Maria Anna Six-Hohenbalken: Kopf/tuch/identitäten. Weibliche Kopfbedeckungen als kulturelles Stilmittel
Die Debatte um die Kopfbedeckung muslimischer Frauen ist von Fremdzuschreibungen dominiert, Betroffene kommen selten zu Wort, die mitteleuropäische Tradition weiblicher Kopfbedeckungen wird in diesem Zusammenhang kaum erwähnt.
Generell wird Kleidung aufgrund kultureller und sozialer, individueller und kollektiver, ästhetischer und praktischer Gründe ausgewählt. In Mitteleuropa war die Kopfbedeckung Jahrhunderte lang ein unverzichtbarer Bestandteil der Frauenkleidung, kirchliche Vorschriften spielten dabei eine erhebliche Rolle.
Eine aktuelle Studie unter Migrantinnen der 2. Generation in Deutschland zeigte die Vielfalt der Entscheidungsgründe und Motive für das Tragen eines Kopftuchs. Häufig geht es um das Sichtbarmachen einer gefühlten Differenz, den Ausdruck einer persönlichen Auseinandersetzung mit Tradition bzw.
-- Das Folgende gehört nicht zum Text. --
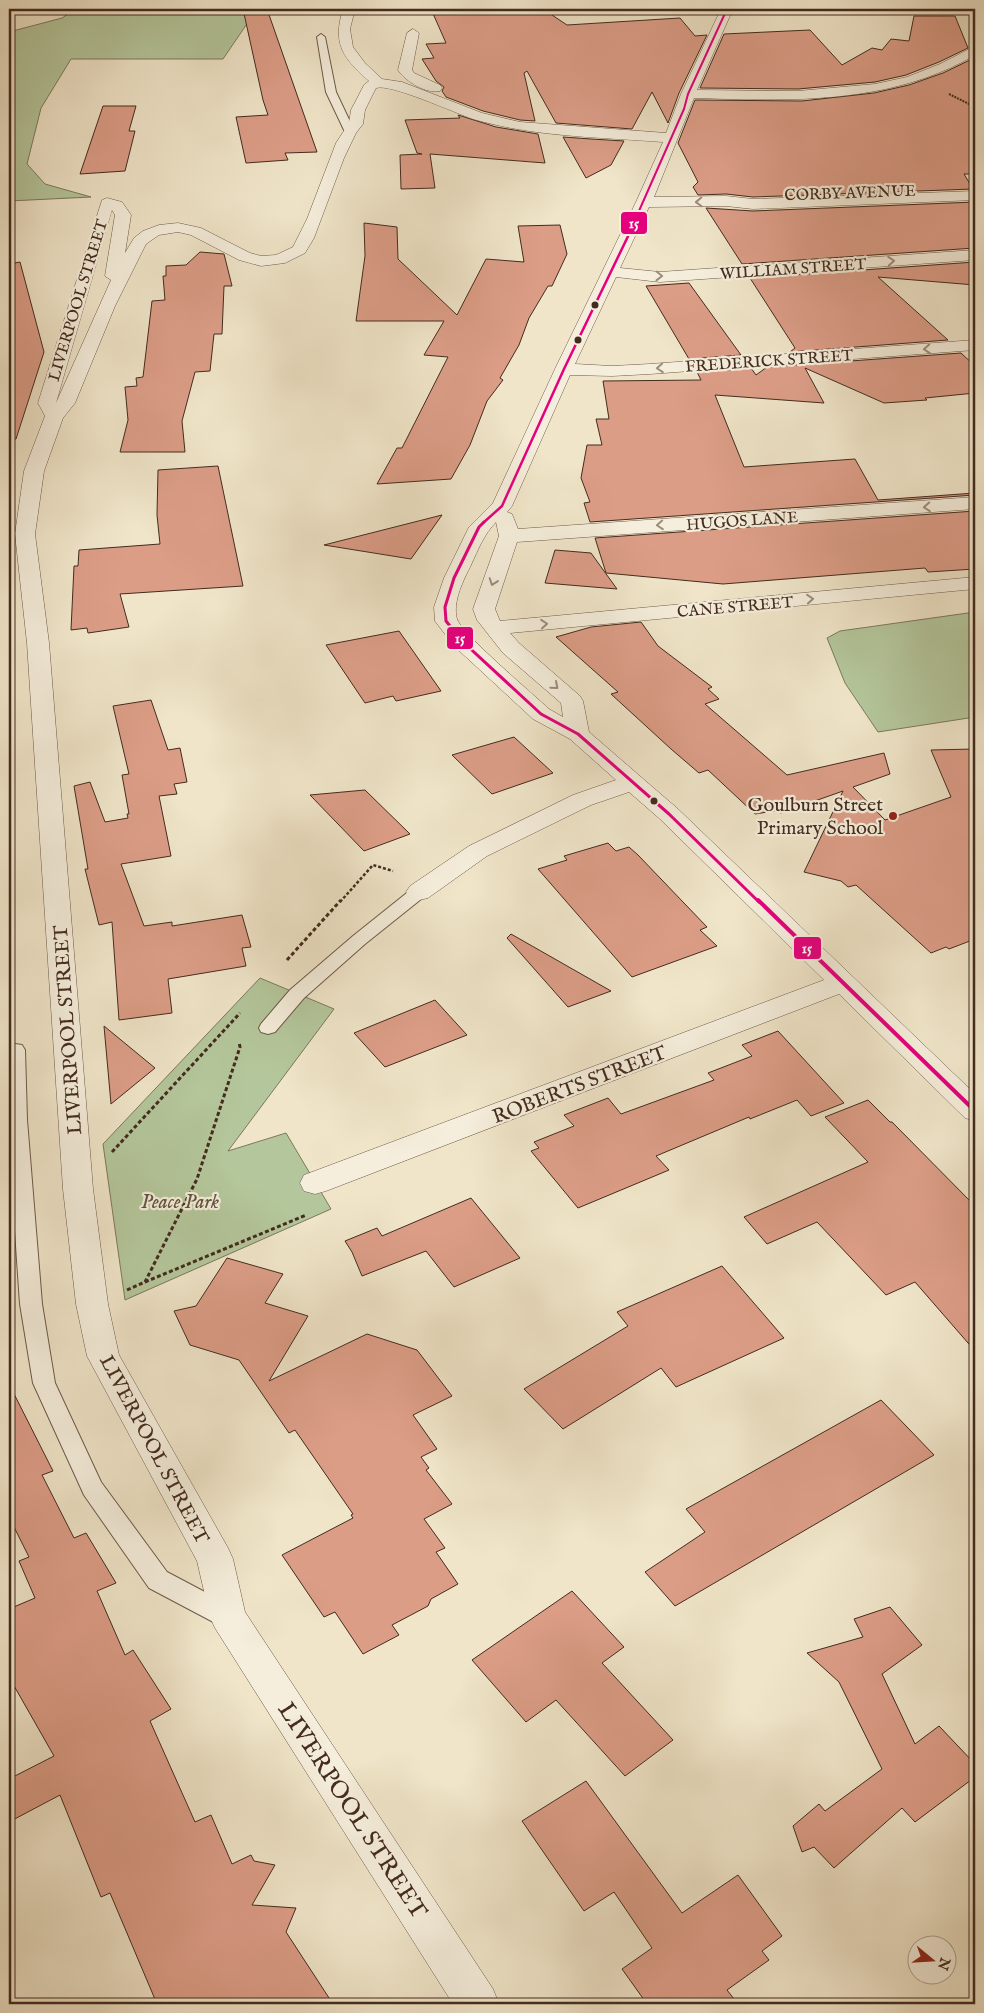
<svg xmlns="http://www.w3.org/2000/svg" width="984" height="2013" viewBox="0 0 984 2013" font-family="'IM FELL English',serif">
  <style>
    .green { fill: #b4c69b; stroke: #7c785c }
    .building { fill: #dc9d87; stroke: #432b1e }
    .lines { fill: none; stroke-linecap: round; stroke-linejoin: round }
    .lane-casing { stroke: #6e5a49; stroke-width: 2 }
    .street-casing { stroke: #6e5a49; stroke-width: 1 }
    .path-far2 { stroke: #432b1e; stroke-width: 2; stroke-dasharray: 2 1; stroke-linecap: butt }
    .path-far1 { stroke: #432b1e; stroke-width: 2.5; stroke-dasharray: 3 2; stroke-linecap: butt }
    .path { stroke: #432b1e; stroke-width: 3; stroke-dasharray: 4 2.5; stroke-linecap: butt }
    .lane { fill: #f5eedc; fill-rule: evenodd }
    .street { fill: #f5eedc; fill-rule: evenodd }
    .bus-1-far3-casing { stroke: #f5eedc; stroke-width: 4 }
    .bus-1-far2-casing { stroke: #f5eedc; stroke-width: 5 }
    .bus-1-far1-casing { stroke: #f5eedc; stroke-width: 6 }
    .bus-1-casing { stroke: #f5eedc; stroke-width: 8 }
    .bus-1-far3 { stroke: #e5007d; stroke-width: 2 }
    .bus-1-far2 { stroke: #e5007d; stroke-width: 2.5 }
    .bus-1-far1 { stroke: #e5007d; stroke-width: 3 }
    .bus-1 { stroke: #e5007d; stroke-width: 4 }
    .oneway { stroke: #9c8c7d }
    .bus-dot { fill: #432b1e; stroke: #f5eedc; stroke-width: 2 }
    .poi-dot { fill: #8f2418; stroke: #f5eedc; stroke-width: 2 }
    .labels { text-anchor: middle; stroke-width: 4.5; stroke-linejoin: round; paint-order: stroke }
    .far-street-label { font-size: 16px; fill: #432b1e; stroke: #f5eedc }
    .poi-label { font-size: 20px; fill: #432b1e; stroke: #f5eedc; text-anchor: end }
    .street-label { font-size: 20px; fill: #432b1e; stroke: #f5eedc }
    .park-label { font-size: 20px; font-style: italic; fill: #5f523d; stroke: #f5eedc }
    .near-street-label { font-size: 24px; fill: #432b1e; stroke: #f5eedc }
    .line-badge { stroke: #f5eedc; stroke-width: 2 }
    .badge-label { font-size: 14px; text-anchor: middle; font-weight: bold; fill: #fff }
  </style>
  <rect width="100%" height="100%" fill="#f0e5c9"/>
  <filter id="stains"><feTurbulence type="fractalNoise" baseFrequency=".004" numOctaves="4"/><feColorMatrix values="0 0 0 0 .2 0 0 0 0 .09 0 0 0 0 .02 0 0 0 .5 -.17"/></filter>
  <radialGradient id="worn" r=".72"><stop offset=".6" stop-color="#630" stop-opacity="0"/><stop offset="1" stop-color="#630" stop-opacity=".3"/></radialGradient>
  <g class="green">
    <path d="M 76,9 L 257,9 L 223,59 L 71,59 L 41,108 L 27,164 L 45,184 L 91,197 L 9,201 L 9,32 L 62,18 Z"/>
    <path d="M 975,612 L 975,717 L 878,732 L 845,683 L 827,638 L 840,631 Z"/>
    <path d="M 260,978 L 334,1009 L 228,1151 L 286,1133 L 331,1209 L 125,1300 L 103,1144 Z"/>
  </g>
  <g class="building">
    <path d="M 243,9 L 267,9 L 317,152 L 285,153 L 288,160 L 246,163 L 236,117 L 268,115 L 263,100 Z"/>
    <path d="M 431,9 L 543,9 L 567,25 L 680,18 L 695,36 L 707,35 L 679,93 L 668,123 L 652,92 L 632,129 L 556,123 L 527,71 L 524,73 L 535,121 L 520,120 L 483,111 L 446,97 L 442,91 L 444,87 L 436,81 L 422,59 L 434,58 L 426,44 L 446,43 Z"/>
    <path d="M 914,16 L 955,16 L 968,48 L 939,62 L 906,75 L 875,82 L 798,89 L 700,88 L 724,34 L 810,30 L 842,65 L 872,48 L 882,50 L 891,39 L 909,41 Z"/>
    <path d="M 972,59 L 975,67 L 975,174 L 964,174 L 973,189 L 753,197 L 726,194 L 698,195 L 693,187 L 698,182 L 678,143 L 695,100 L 802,101 L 874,93 L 909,85 L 943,73 Z"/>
    <path d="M 103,106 L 136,106 L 129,131 L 135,131 L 125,171 L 80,174 Z"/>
    <path d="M 458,115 L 496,127 L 538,134 L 545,163 L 430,154 L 435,188 L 401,189 L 400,155 L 422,154 L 417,153 L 405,120 L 460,118 Z"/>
    <path d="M 563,137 L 591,139 L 624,141 L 611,165 L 586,178 Z"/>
    <path d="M 975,202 L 975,248 L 742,264 L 706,208 L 753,211 Z"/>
    <path d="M 364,223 L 397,227 L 398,259 L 457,315 L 486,259 L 524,262 L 518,226 L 560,225 L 567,254 L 552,286 L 548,286 L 529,318 L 519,345 L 500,378 L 503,380 L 487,401 L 470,445 L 451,479 L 377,484 L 397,448 L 402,448 L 448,357 L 424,355 L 444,321 L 356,321 L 365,256 Z"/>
    <path d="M 200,252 L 224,254 L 232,286 L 224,286 L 222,334 L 214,334 L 210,371 L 195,372 L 182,421 L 185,452 L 120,452 L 128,420 L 125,387 L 137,386 L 136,378 L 143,377 L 152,301 L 165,300 L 163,276 L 166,276 L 166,266 L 186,265 Z"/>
    <path d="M 20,262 L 44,352 L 16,439 L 9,438 L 9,264 Z"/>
    <path d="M 975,262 L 975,285 L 878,277 L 948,340 L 790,352 L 795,348 L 750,278 Z"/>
    <path d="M 689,283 L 741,355 L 689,359 L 646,286 Z"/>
    <path d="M 961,353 L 975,366 L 975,393 L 925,398 L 927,400 L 884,403 L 805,368 L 824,403 L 715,395 L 744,467 L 855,459 L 878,500 L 975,493 L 975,495 L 590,522 L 584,503 L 590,502 L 581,478 L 587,445 L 602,445 L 596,419 L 609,419 L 603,381 L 701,380 L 697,372 L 751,368 L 756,375 L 767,367 Z"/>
    <path d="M 218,466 L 243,586 L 120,594 L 129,627 L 88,633 L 87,628 L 71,630 L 74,566 L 78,566 L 79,550 L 160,544 L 157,515 L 158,470 Z"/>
    <path d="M 975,511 L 975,569 L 928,572 L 925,568 L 723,584 L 606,573 L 595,538 Z"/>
    <path d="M 442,515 L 411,559 L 324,545 Z"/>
    <path d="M 555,550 L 591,553 L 617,589 L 545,583 Z"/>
    <path d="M 641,622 L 658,646 L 712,687 L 708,689 L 719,699 L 705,704 L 787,775 L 884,753 L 890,774 L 853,787 L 885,820 L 951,797 L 931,750 L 975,749 L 975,939 L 949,949 L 946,947 L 931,953 L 856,885 L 848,887 L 841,881 L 804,872 L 843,791 L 781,813 L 774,811 L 755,814 L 708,770 L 699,773 L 671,749 L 611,694 L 618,692 L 556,637 L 591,627 Z"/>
    <path d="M 399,631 L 441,691 L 396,701 L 393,696 L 365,703 L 326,645 Z"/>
    <path d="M 151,700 L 168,750 L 180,748 L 187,782 L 174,784 L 177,794 L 159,796 L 171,856 L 121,864 L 144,926 L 172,922 L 172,926 L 242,915 L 251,947 L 242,948 L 246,966 L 168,979 L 172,1013 L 119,1020 L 112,922 L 99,925 L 85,869 L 88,869 L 74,786 L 90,782 L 105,822 L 128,818 L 127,814 L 129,814 L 122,775 L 129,774 L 113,706 Z"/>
    <path d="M 514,737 L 553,773 L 492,794 L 452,755 Z"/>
    <path d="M 365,790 L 410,834 L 364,851 L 310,795 Z"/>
    <path d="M 608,843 L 616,851 L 629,847 L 638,855 L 707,927 L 700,930 L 717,946 L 632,977 L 538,869 L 567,860 L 564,856 Z"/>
    <path d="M 511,934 L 611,991 L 568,1007 L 507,938 Z"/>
    <path d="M 435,1000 L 467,1035 L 385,1067 L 354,1033 Z"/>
    <path d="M 104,1026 L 155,1068 L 111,1104 Z"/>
    <path d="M 778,1031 L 844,1103 L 811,1116 L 797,1100 L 750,1119 L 749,1117 L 656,1156 L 669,1170 L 578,1208 L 531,1151 L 539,1148 L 534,1142 L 574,1126 L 564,1115 L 608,1098 L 621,1114 L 714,1080 L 708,1073 L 752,1056 L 742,1045 Z"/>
    <path d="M 868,1100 L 890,1122 L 892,1122 L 975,1206 L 975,1351 L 915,1282 L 886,1295 L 817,1222 L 767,1244 L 744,1217 L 868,1162 L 825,1117 Z"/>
    <path d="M 471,1198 L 520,1258 L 454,1287 L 426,1251 L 362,1276 L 352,1252 L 345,1241 L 377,1228 L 382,1236 Z"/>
    <path d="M 227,1258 L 283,1274 L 265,1303 L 308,1316 L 269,1381 L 367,1334 L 417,1350 L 452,1396 L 413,1415 L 437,1449 L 421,1457 L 429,1468 L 426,1470 L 452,1504 L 424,1519 L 445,1548 L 436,1552 L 458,1584 L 431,1599 L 428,1606 L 392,1625 L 399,1635 L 363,1654 L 335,1612 L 324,1617 L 282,1555 L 353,1518 L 351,1515 L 353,1514 L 295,1430 L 289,1433 L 239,1360 L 190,1345 L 174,1311 L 196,1306 Z"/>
    <path d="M 722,1266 L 784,1338 L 676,1387 L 661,1368 L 563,1429 L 524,1389 L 628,1326 L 617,1312 Z"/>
    <path d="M 9,1384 L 53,1471 L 42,1475 L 74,1538 L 86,1533 L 116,1583 L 97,1591 L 125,1655 L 133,1650 L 171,1709 L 150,1721 L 195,1822 L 211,1815 L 232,1864 L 251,1855 L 254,1861 L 275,1865 L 252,1905 L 296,1908 L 286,1932 L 333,2004 L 157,2004 L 110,1893 L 101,1897 L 60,1795 L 9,1822 L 9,1779 L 54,1756 L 9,1677 L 9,1609 L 35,1598 L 19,1561 L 29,1557 L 9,1517 Z"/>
    <path d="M 881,1400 L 934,1455 L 675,1606 L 645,1572 L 705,1532 L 686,1509 Z"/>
    <path d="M 572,1591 L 624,1647 L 602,1663 L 673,1740 L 625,1776 L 556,1700 L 526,1722 L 472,1660 Z"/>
    <path d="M 890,1607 L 922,1645 L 882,1674 L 915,1744 L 939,1726 L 975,1764 L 975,1777 L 915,1822 L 902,1808 L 834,1868 L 814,1847 L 802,1852 L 793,1826 L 819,1804 L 825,1811 L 882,1769 L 839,1682 L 807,1653 L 863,1637 L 854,1619 Z"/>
    <path d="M 586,1781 L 682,1913 L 738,1875 L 782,1936 L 762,1951 L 769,1960 L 727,1990 L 738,2004 L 647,2004 L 622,1969 L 652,1948 L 614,1892 L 584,1911 L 522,1821 Z"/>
  </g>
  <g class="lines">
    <g class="lane-casing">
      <g id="lane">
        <path d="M 321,34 L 325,37 L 336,92 L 354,130 L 352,132 L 349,133 L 344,130 L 326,92 L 317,37 Z"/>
        <path d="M 419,887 L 425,888 L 428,892 L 425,896 L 365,944 L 304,998 L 275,1032 L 268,1034 L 261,1032 L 259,1028 L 261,1024 L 290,990 L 353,936 L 413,888 Z"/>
        <path d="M 15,1044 L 22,1045 L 25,1050 L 27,1120 L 42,1304 L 55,1383 L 101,1482 L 167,1572 L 237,1609 L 241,1617 L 237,1625 L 228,1628 L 219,1625 L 149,1588 L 84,1495 L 33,1383 L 20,1304 L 9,1144 L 9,1045 Z"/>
      </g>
    </g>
    <g class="street-casing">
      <g id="street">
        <path d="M 343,9 L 355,9 L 350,29 L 353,47 L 365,63 L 382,79 L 402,82 L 482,113 L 520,122 L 666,133 L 681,94 L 721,9 L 733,9 L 697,90 L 798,91 L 875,84 L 907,77 L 940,64 L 975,46 L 975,55 C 889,105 790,101 694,98 L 654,197 L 726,196 L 753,199 L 975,191 L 975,200 L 753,209 L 726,206 L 649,207 L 620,268 L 660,272 L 975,250 L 975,260 L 660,282 L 616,277 L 575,364 L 612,366 L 650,364 L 975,340 L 975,350 L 650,374 L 612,376 L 570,375 L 512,506 L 507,512 L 512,514 L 518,529 L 975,497 L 975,509 L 517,542 L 495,609 L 500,621 L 975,577 L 975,589 L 510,633 L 519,643 L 580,696 L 583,701 L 589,732 L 678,809 L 975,1094 L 975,1121 L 965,1118 L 839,994 L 326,1191 L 315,1194 L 304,1191 L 300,1183 L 304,1175 L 824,980 L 660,819 L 629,792 L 591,805 L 487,856 L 428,898 L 419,900 L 410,898 L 406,892 L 410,886 L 469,846 L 573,795 L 616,780 L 570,739 L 533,719 L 454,646 L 435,621 L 434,607 L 444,578 L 469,527 L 493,503 L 555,369 L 636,202 L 663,142 C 600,137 534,137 473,119 C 455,113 390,83 376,88 L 365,110 L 363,124 L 356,133 L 344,158 L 314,238 L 305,253 L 285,263 L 261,266 L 239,260 L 191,235 L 178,232 L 159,235 L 146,244 L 115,306 L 75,403 L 63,418 L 44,471 L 35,534 L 49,643 L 93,1189 L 108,1304 L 119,1355 L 228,1548 L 233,1559 L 245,1612 L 493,1989 L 499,2004 L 453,2004 L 215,1628 L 210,1617 L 197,1561 L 87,1356 L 76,1304 L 63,1189 L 27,643 L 15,534 L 24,471 L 45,416 L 38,403 L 102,200 L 107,198 L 122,202 L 131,215 L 125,253 L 134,238 L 143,231 L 159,225 L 178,223 L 201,228 L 250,253 L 261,256 L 276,255 L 293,247 L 307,219 L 336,143 L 349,123 L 351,110 L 364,85 L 369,81 C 343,58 332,44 343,9 ZM 112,210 L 115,215 L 105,276 L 111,280 L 56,403 ZM 496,522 L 499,536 L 473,609 L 477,620 L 503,653 L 561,703 L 563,717 L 549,709 C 534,695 461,633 457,619 C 452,602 464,579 471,565 C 478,550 484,534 496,522 Z"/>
        <path d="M 413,29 L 419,33 L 412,70 L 414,73 L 440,85 L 442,88 L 440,91 C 426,94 405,81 398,70 L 407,33 Z"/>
      </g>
    </g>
    <path class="path-far2" d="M 949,94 L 975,107"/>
    <path class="path-far1" d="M 340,902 L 373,865 L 393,871"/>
    <g class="path">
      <path d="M 287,960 L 341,900"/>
      <path d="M 112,1152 L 240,1013"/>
      <path d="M 145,1282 L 306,1215"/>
      <path d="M 127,1290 L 145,1282 L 197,1179 L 240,1047 L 239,1042"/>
    </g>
    <use href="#lane" class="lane"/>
    <use href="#street" class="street"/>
    <g class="bus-1-far3-casing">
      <path id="bus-1-far3" d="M 631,229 L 684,109 L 688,94 L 727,9"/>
    </g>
    <g class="bus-1-far2-casing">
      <path id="bus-1-far2" d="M 483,523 L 502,506 L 564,369 L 632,228"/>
    </g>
    <g class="bus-1-far1-casing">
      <path id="bus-1-far1" d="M 484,522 L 479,527 L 454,578 L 445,607 L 446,621 L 462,641 L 541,714 L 578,734 L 669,814 L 759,902"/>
    </g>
    <g class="bus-1-casing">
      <path id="bus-1" d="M 758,900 L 975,1111"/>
    </g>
    <use href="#bus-1-far3" class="bus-1-far3"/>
    <use href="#bus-1-far2" class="bus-1-far2"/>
    <use href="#bus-1-far1" class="bus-1-far1"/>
    <use href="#bus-1" class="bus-1"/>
  </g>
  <defs><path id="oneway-chevron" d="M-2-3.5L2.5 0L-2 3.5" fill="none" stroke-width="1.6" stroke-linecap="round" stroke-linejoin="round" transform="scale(1.25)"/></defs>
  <g class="oneway">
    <use href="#oneway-chevron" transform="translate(699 202) rotate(178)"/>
    <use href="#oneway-chevron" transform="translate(891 261) rotate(-4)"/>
    <use href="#oneway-chevron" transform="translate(659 276) rotate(1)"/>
    <use href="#oneway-chevron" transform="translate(927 349) rotate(176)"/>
    <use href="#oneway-chevron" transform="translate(660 368) rotate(176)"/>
    <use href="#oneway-chevron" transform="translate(927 507) rotate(176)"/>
    <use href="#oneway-chevron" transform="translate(660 525) rotate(176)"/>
    <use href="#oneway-chevron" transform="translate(493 582) rotate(109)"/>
    <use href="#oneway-chevron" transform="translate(810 599) rotate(-5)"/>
    <use href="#oneway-chevron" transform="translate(544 624) rotate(-5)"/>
    <use href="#oneway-chevron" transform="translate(555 686) rotate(41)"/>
  </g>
  <g class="bus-dot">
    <circle cx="595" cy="305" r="4.5"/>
    <circle cx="578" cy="340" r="4.5"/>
    <circle cx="654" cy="801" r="4.5"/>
  </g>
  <circle class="poi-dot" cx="893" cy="816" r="5"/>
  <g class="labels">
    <g class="far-street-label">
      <text transform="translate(850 192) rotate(-2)" y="6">CORBY AVENUE</text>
      <text transform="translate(793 268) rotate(-4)" y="6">WILLIAM STREET</text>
      <text transform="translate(77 300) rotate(-73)" y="6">LIVERPOOL STREET</text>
      <text transform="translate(769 360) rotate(-4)" y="6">FREDERICK STREET</text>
      <text transform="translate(742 520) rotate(-4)" y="6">HUGOS LANE</text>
      <text transform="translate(735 606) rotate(-5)" y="6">CANE STREET</text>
    </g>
    <g class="poi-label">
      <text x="883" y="811">Goulburn Street<tspan x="883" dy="23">Primary School</tspan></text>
    </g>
    <g class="street-label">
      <text transform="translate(67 1030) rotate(-94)" y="7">LIVERPOOL STREET</text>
      <text transform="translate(579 1084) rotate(-21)" y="7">ROBERTS STREET</text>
      <text transform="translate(155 1449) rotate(62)" y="7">LIVERPOOL STREET</text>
    </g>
    <g class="park-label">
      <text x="180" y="1208">Peace Park</text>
    </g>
    <g class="near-street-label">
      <text transform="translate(353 1810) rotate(57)" y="8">LIVERPOOL STREET</text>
    </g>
  </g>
  <g class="line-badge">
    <rect x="620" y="211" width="28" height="24" rx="5" fill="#e5007d"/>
    <rect x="446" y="626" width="28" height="24" rx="5" fill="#e5007d"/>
    <rect x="793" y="936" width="29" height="24" rx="5" fill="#e5007d"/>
  </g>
  <g class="badge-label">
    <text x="634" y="228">15</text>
    <text x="460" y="643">15</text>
    <text x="807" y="953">15</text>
  </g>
  <rect width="984" height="2013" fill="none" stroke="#f0e5c9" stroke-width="30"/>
  <rect x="10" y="10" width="964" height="1993" fill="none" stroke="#432b1e" stroke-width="2.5"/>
  <rect x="15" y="15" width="954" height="1983" fill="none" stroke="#432b1e"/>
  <g transform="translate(932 1960) rotate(108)"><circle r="24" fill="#f5eedc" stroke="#aea090"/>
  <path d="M0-4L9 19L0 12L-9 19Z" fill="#8f2418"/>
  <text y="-8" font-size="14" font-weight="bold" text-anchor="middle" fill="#432b1e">N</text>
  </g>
  <rect width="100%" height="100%" filter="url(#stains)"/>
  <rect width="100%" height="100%" fill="url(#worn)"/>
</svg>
Religion.
Die öffentliche Debatte über das Tragen des Kopftuchs bewegt sich im Spannungsfeld zwischen dem Recht auf Unterschied und dem Recht auf Gleichheit. Gefragt wäre ein transversale Politik, die Frauen in ihrer Positioniertheit annimmt und einen Dialog führt, der die eigene Kulturgeschichte weiblicher Kopfbedeckungen in Betracht zieht und so Veränderungen möglich macht, anstatt auf gesetzliche Regelungen zu bauen.